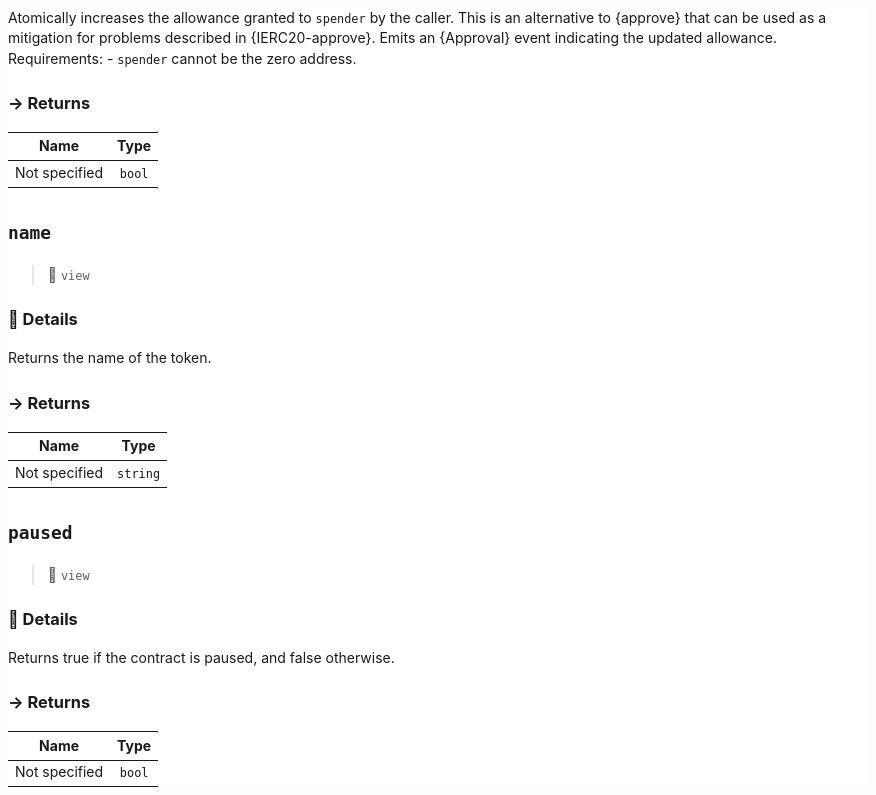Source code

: Atomically increases the allowance granted to `spender` by the caller. This is an alternative to {approve} that can be used as a mitigation for problems described in {IERC20-approve}. Emits an {Approval} event indicating the updated allowance. Requirements: - `spender` cannot be the zero address.

### → Returns



| Name | Type |
|:-:|:-:|
|  Not specified  | `bool` |



## `name`

>👀 `view`



### 🔎 Details

Returns the name of the token.

### → Returns



| Name | Type |
|:-:|:-:|
|  Not specified  | `string` |



## `paused`

>👀 `view`



### 🔎 Details

Returns true if the contract is paused, and false otherwise.

### → Returns



| Name | Type |
|:-:|:-:|
|  Not specified  | `bool` |
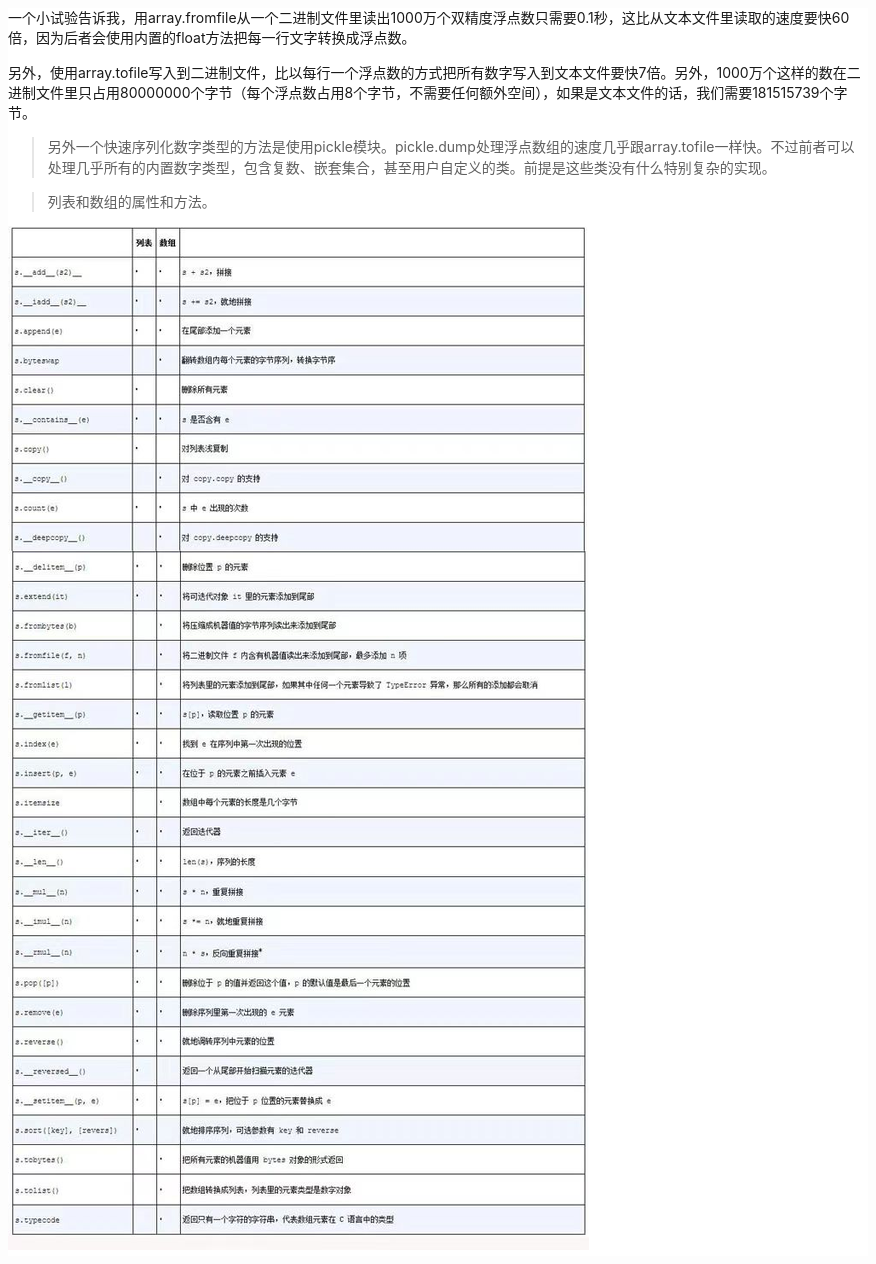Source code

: 一个小试验告诉我，用array.fromfile从一个二进制文件里读出1000万个双精度浮点数只需要0.1秒，这比从文本文件里读取的速度要快60倍，因为后者会使用内置的float方法把每一行文字转换成浮点数。

另外，使用array.tofile写入到二进制文件，比以每行一个浮点数的方式把所有数字写入到文本文件要快7倍。另外，1000万个这样的数在二进制文件里只占用80000000个字节（每个浮点数占用8个字节，不需要任何额外空间），如果是文本文件的话，我们需要181515739个字节。

>  另外一个快速序列化数字类型的方法是使用pickle模块。pickle.dump处理浮点数组的速度几乎跟array.tofile一样快。不过前者可以处理几乎所有的内置数字类型，包含复数、嵌套集合，甚至用户自定义的类。前提是这些类没有什么特别复杂的实现。

> 列表和数组的属性和方法。

![de25bdc3f0c618fb1574fed0bc97fca1.png](../../images/auto/de25bdc3f0c618fb1574fed0bc97fca1.png)
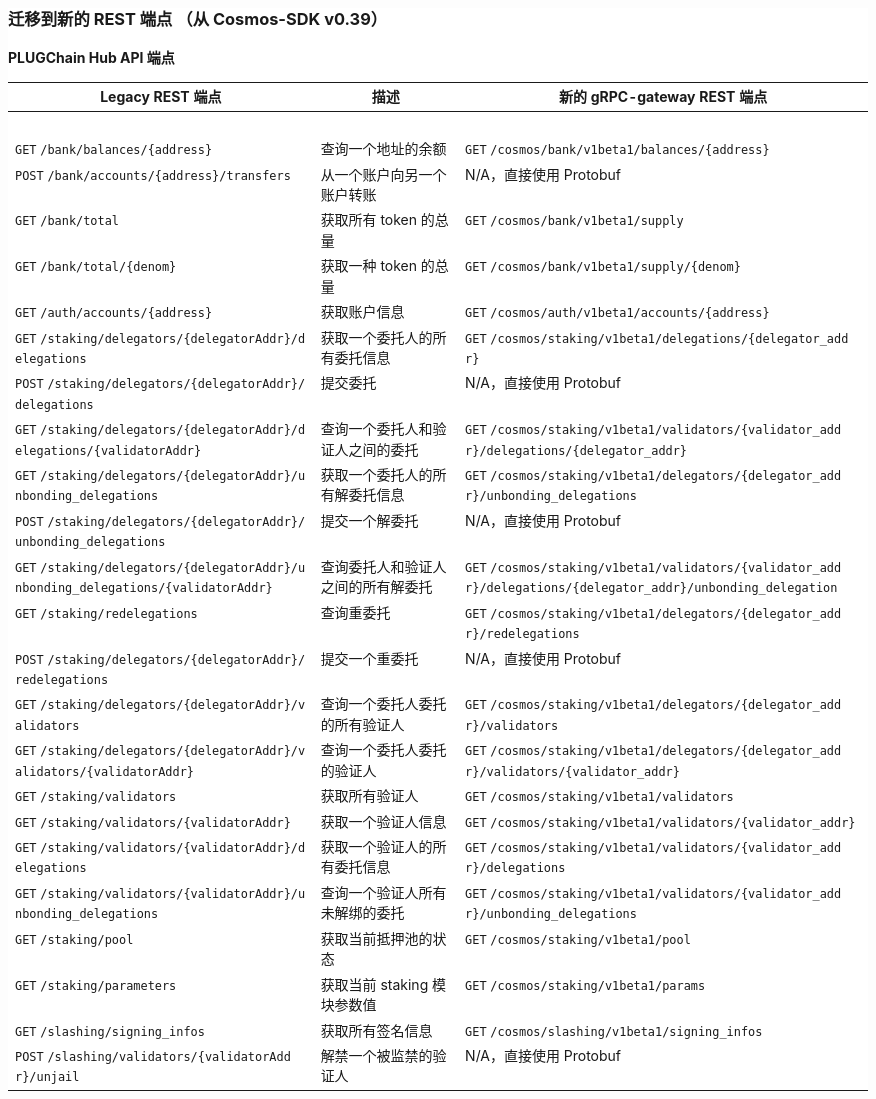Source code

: ### 迁移到新的 REST 端点 （从 Cosmos-SDK v0.39）

**PLUGChain Hub API 端点**

| Legacy REST 端点                                                                  | 描述                                 | 新的 gRPC-gateway REST 端点                                                                                   |
| --------------------------------------------------------------------------------- | ------------------------------------ | ------------------------------------------------------------------------------------------------------------- |
| &nbsp;&nbsp;&nbsp;&nbsp;&nbsp;&nbsp;&nbsp;&nbsp;&nbsp;&nbsp;&nbsp;&nbsp;&nbsp; | &nbsp;&nbsp;&nbsp;&nbsp;&nbsp;&nbsp;&nbsp;&nbsp;&nbsp;&nbsp; | &nbsp;&nbsp;&nbsp;&nbsp;&nbsp;&nbsp;&nbsp;&nbsp;&nbsp;&nbsp;&nbsp;&nbsp;&nbsp;&nbsp;&nbsp;|
| `GET` `/bank/balances/{address}`                                                  | 查询一个地址的余额                   | `GET` `/cosmos/bank/v1beta1/balances/{address}`                                                               |
| `POST` `/bank/accounts/{address}/transfers`                                       | 从一个账户向另一个账户转账           | N/A，直接使用 Protobuf                                                                                        |
| `GET` `/bank/total`                                                               | 获取所有 token 的总量                | `GET` `/cosmos/bank/v1beta1/supply`                                                                           |
| `GET` `/bank/total/{denom}`                                                       | 获取一种 token 的总量                | `GET` `/cosmos/bank/v1beta1/supply/{denom}`                                                                   |
| `GET` `/auth/accounts/{address}`                                                  | 获取账户信息                         | `GET` `/cosmos/auth/v1beta1/accounts/{address}`                                                               |
| `GET` `/staking/delegators/{delegatorAddr}/delegations`                           | 获取一个委托人的所有委托信息         | `GET` `/cosmos/staking/v1beta1/delegations/{delegator_addr}`                                                  |
| `POST` `/staking/delegators/{delegatorAddr}/delegations`                          | 提交委托                             | N/A，直接使用 Protobuf                                                                                        |
| `GET` `/staking/delegators/{delegatorAddr}/delegations/{validatorAddr}`           | 查询一个委托人和验证人之间的委托     | `GET` `/cosmos/staking/v1beta1/validators/{validator_addr}/delegations/{delegator_addr}`                      |
| `GET` `/staking/delegators/{delegatorAddr}/unbonding_delegations`                 | 获取一个委托人的所有解委托信息       | `GET` `/cosmos/staking/v1beta1/delegators/{delegator_addr}/unbonding_delegations`                             |
| `POST` `/staking/delegators/{delegatorAddr}/unbonding_delegations`                | 提交一个解委托                       | N/A，直接使用 Protobuf                                                                                        |
| `GET` `/staking/delegators/{delegatorAddr}/unbonding_delegations/{validatorAddr}` | 查询委托人和验证人之间的所有解委托   | `GET` `/cosmos/staking/v1beta1/validators/{validator_addr}/delegations/{delegator_addr}/unbonding_delegation` |
| `GET` `/staking/redelegations`                                                    | 查询重委托                           | `GET` `/cosmos/staking/v1beta1/delegators/{delegator_addr}/redelegations`                                     |
| `POST` `/staking/delegators/{delegatorAddr}/redelegations`                        | 提交一个重委托                       | N/A，直接使用 Protobuf                                                                                        |
| `GET` `/staking/delegators/{delegatorAddr}/validators`                            | 查询一个委托人委托的所有验证人       | `GET` `/cosmos/staking/v1beta1/delegators/{delegator_addr}/validators`                                        |
| `GET` `/staking/delegators/{delegatorAddr}/validators/{validatorAddr}`            | 查询一个委托人委托的验证人           | `GET` `/cosmos/staking/v1beta1/delegators/{delegator_addr}/validators/{validator_addr}`                       |
| `GET` `/staking/validators`                                                       | 获取所有验证人                       | `GET` `/cosmos/staking/v1beta1/validators`                                                                    |
| `GET` `/staking/validators/{validatorAddr}`                                       | 获取一个验证人信息                   | `GET` `/cosmos/staking/v1beta1/validators/{validator_addr}`                                                   |
| `GET` `/staking/validators/{validatorAddr}/delegations`                           | 获取一个验证人的所有委托信息         | `GET` `/cosmos/staking/v1beta1/validators/{validator_addr}/delegations`                                       |
| `GET` `/staking/validators/{validatorAddr}/unbonding_delegations`                 | 查询一个验证人所有未解绑的委托       | `GET` `/cosmos/staking/v1beta1/validators/{validator_addr}/unbonding_delegations`                             |
| `GET` `/staking/pool`                                                             | 获取当前抵押池的状态                 | `GET` `/cosmos/staking/v1beta1/pool`                                                                          |
| `GET` `/staking/parameters`                                                       | 获取当前 staking 模块参数值          | `GET` `/cosmos/staking/v1beta1/params`                                                                        |
| `GET` `/slashing/signing_infos`                                                   | 获取所有签名信息                     | `GET` `/cosmos/slashing/v1beta1/signing_infos`                                                                |
| `POST` `/slashing/validators/{validatorAddr}/unjail`                              | 解禁一个被监禁的验证人               | N/A，直接使用 Protobuf                                                                                        |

- - - - - - -

# Exercise instructions
Go through the entries and copy every line that has "total".

# Response below
| `GET` `/bank/total`                                                               | 获取所有 token 的总量                | `GET` `/cosmos/bank/v1beta1/supply`                                                                           |
| `GET` `/bank/total/{denom}`                                                       | 获取一种 token 的总量                | `GET` `/cosmos/bank/v1beta1/supply/{denom}`                                                                   |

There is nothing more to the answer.